Code of Conduct for Businesses Operating in South Africa

by The Africa Fund
New York, New York, United States
July 1993
2 pages
Type: Statement
Coverage in Africa: South Africa
Coverage outside Africa: United States
Language: English
Contents: Introduction • Components of the Code • Equal Opportunity • Training and Education • Worker's Rights • Working and Living Conditions • Job Creation and Security • Community Relations • Consumer Protection • Environmental Protection • Empowerment of Black Business • Implementation • Code of conduct for business operating in South Africa adopted by the South African Council of Churches (SACC). The Code says the apartheid system has historically burdened South Africa with gross economic distortions, stagnation, secrecy, severe discrimination and natural devastation; it has deprived the country's workers, communities and environment of the fundamental rights written into international conventions and upheld in other countries; in order to reverse this crippling legacy and to improve the economic wellbeing of all South Africans, investment by both South African and multinational companies needs to be reshaped for an equitable, democratic and life-enhancing society; the Code outlines ways in which business can play a constructive and creative role in partnership with workers, communities and other members of civil society to lay the economic foundations for a stable and prosperous South Africa; while these standards are also expected to inform the policies of a democratically elected government, in the interim, they are designed to apply to companies operating in South Africa.
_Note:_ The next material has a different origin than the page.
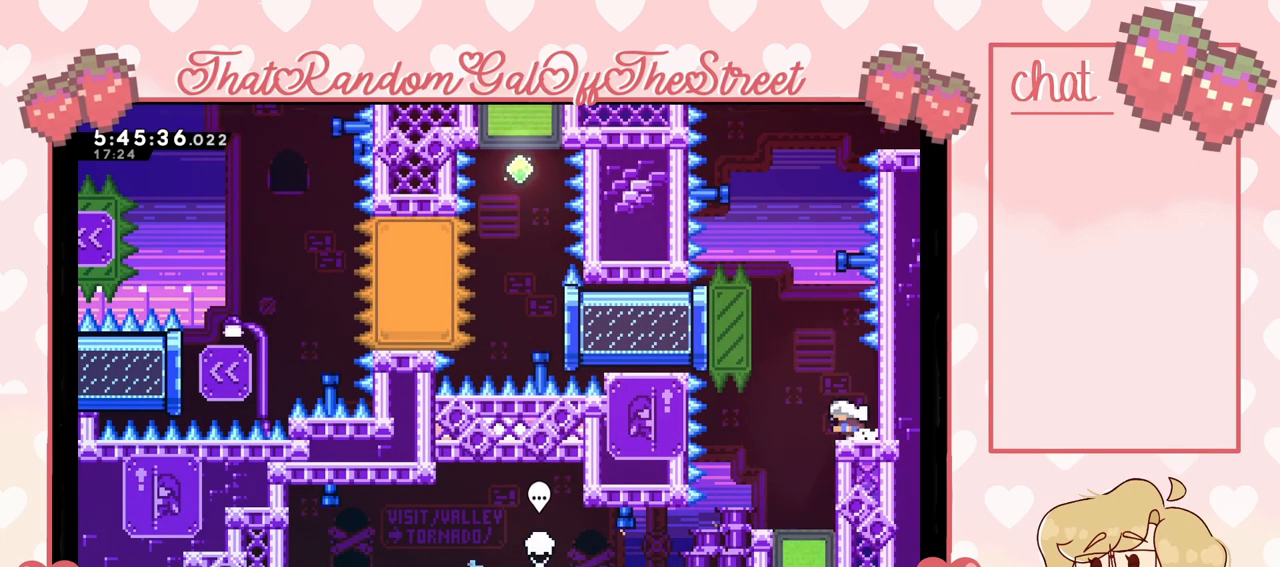
{"buttons": [], "left_stick": "left", "right_stick": "center", "events": [[33, "A", "down"], [267, "A", "up"], [300, "X", "down"], [433, "X", "up"]]}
The Code says companies should ensure that their operations are free from discrimination based on race, sex, religion, political opinion or physical handicap, and implement affirmative action programs designed to protect the equal rights and just treatment of the historically disadvantaged. The Code discusses employees' rights, the right to strike, collective bargaining, international conventions, black-owned South African businesses, and social responsibility programs.
Used by permission of Africa Action (successor to The Africa Fund).